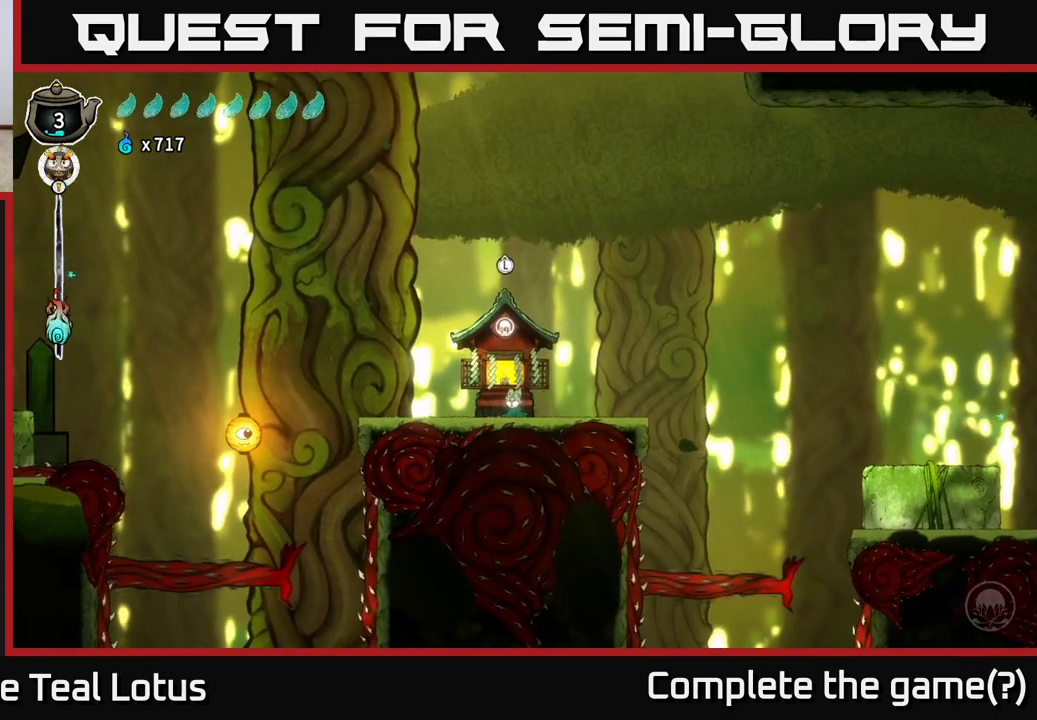
{"buttons": [], "left_stick": "center", "right_stick": "center", "events": []}
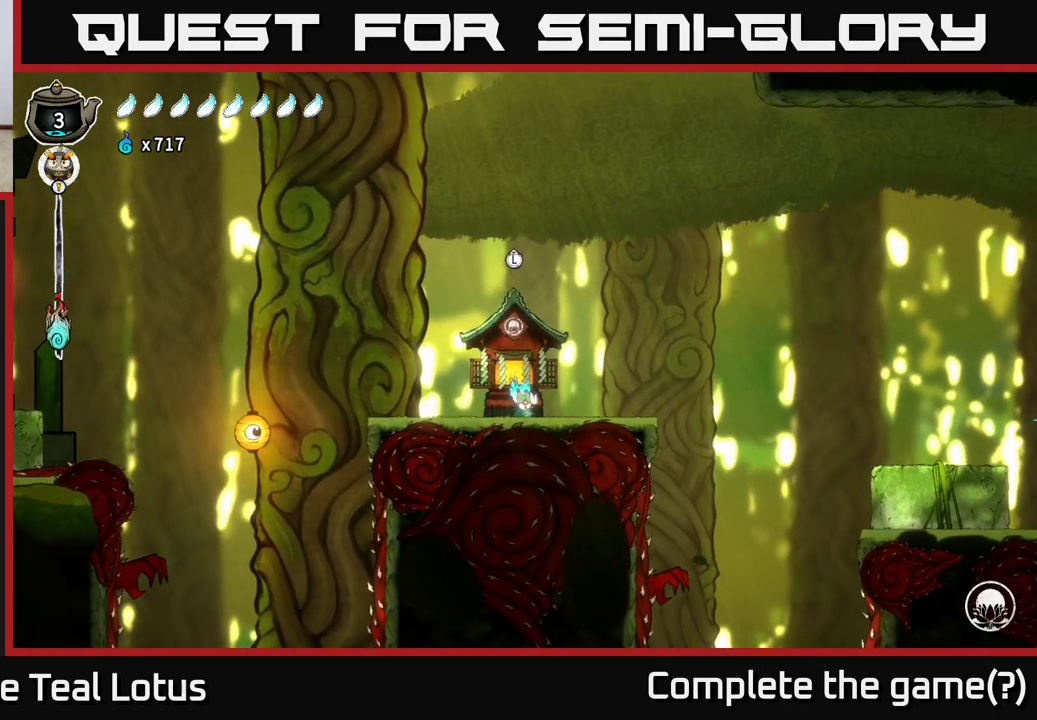
{"buttons": [], "left_stick": "center", "right_stick": "center", "events": []}
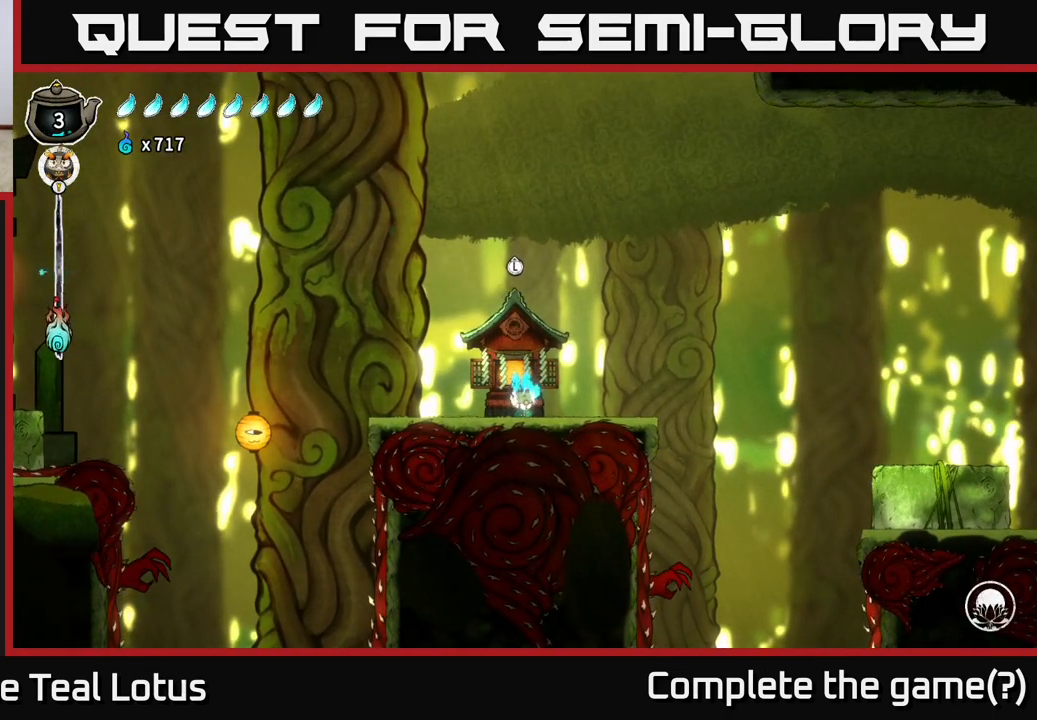
{"buttons": [], "left_stick": "center", "right_stick": "center", "events": []}
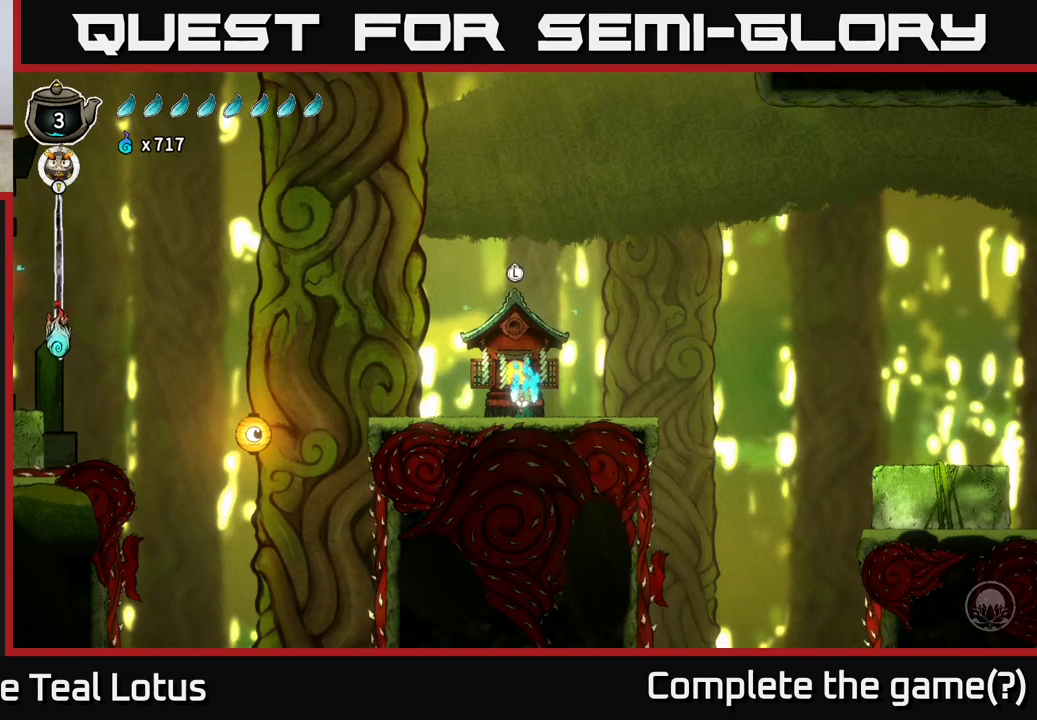
{"buttons": [], "left_stick": "center", "right_stick": "center", "events": []}
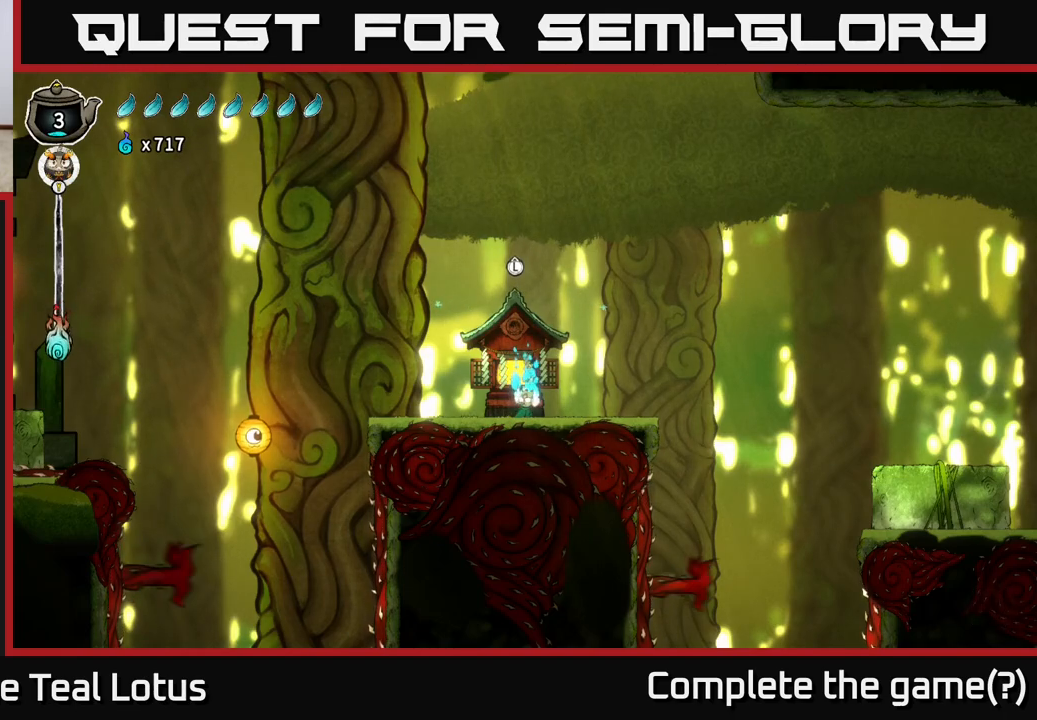
{"buttons": [], "left_stick": "left", "right_stick": "center", "events": [[200, "left_stick", "right"], [500, "left_stick", "left"]]}
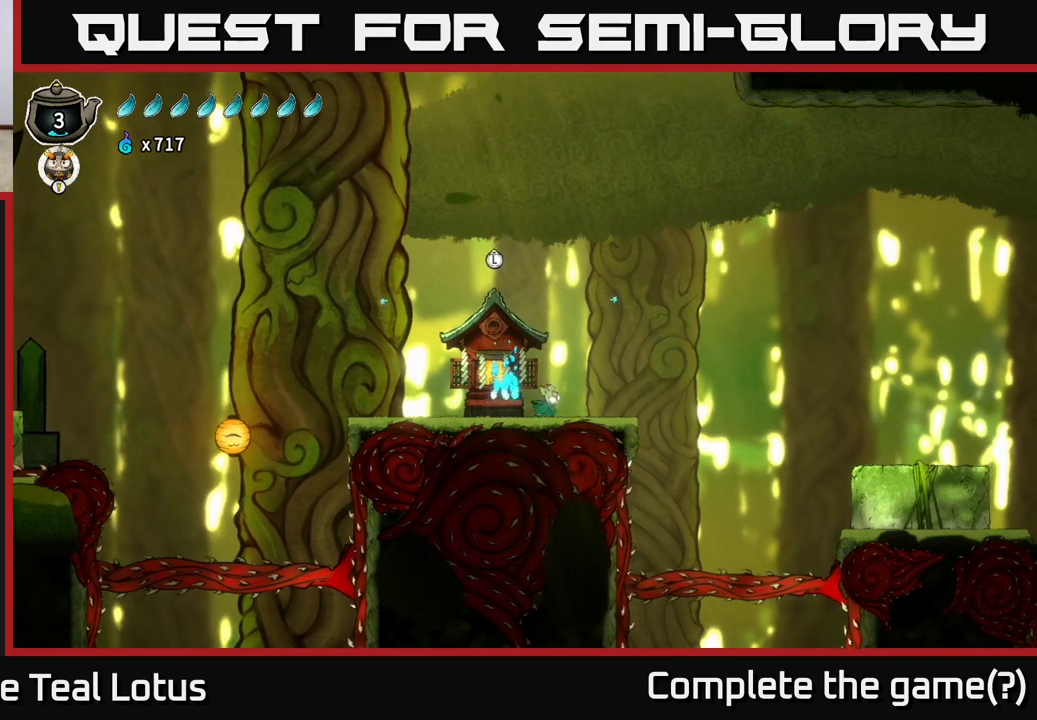
{"buttons": [], "left_stick": "center", "right_stick": "down", "events": [[183, "left_stick", "center"], [350, "right_stick", "down"]]}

______________________________

| ACTIVITY |
The expected answer is the data retyped exactly, without pictures.

| EXPECTED OUTPUT |
{"buttons": [], "left_stick": "center", "right_stick": "center", "events": []}
{"buttons": [], "left_stick": "center", "right_stick": "center", "events": []}
{"buttons": [], "left_stick": "center", "right_stick": "center", "events": []}
{"buttons": [], "left_stick": "center", "right_stick": "center", "events": []}
{"buttons": [], "left_stick": "left", "right_stick": "center", "events": [[200, "left_stick", "right"], [500, "left_stick", "left"]]}
{"buttons": [], "left_stick": "center", "right_stick": "down", "events": [[183, "left_stick", "center"], [350, "right_stick", "down"]]}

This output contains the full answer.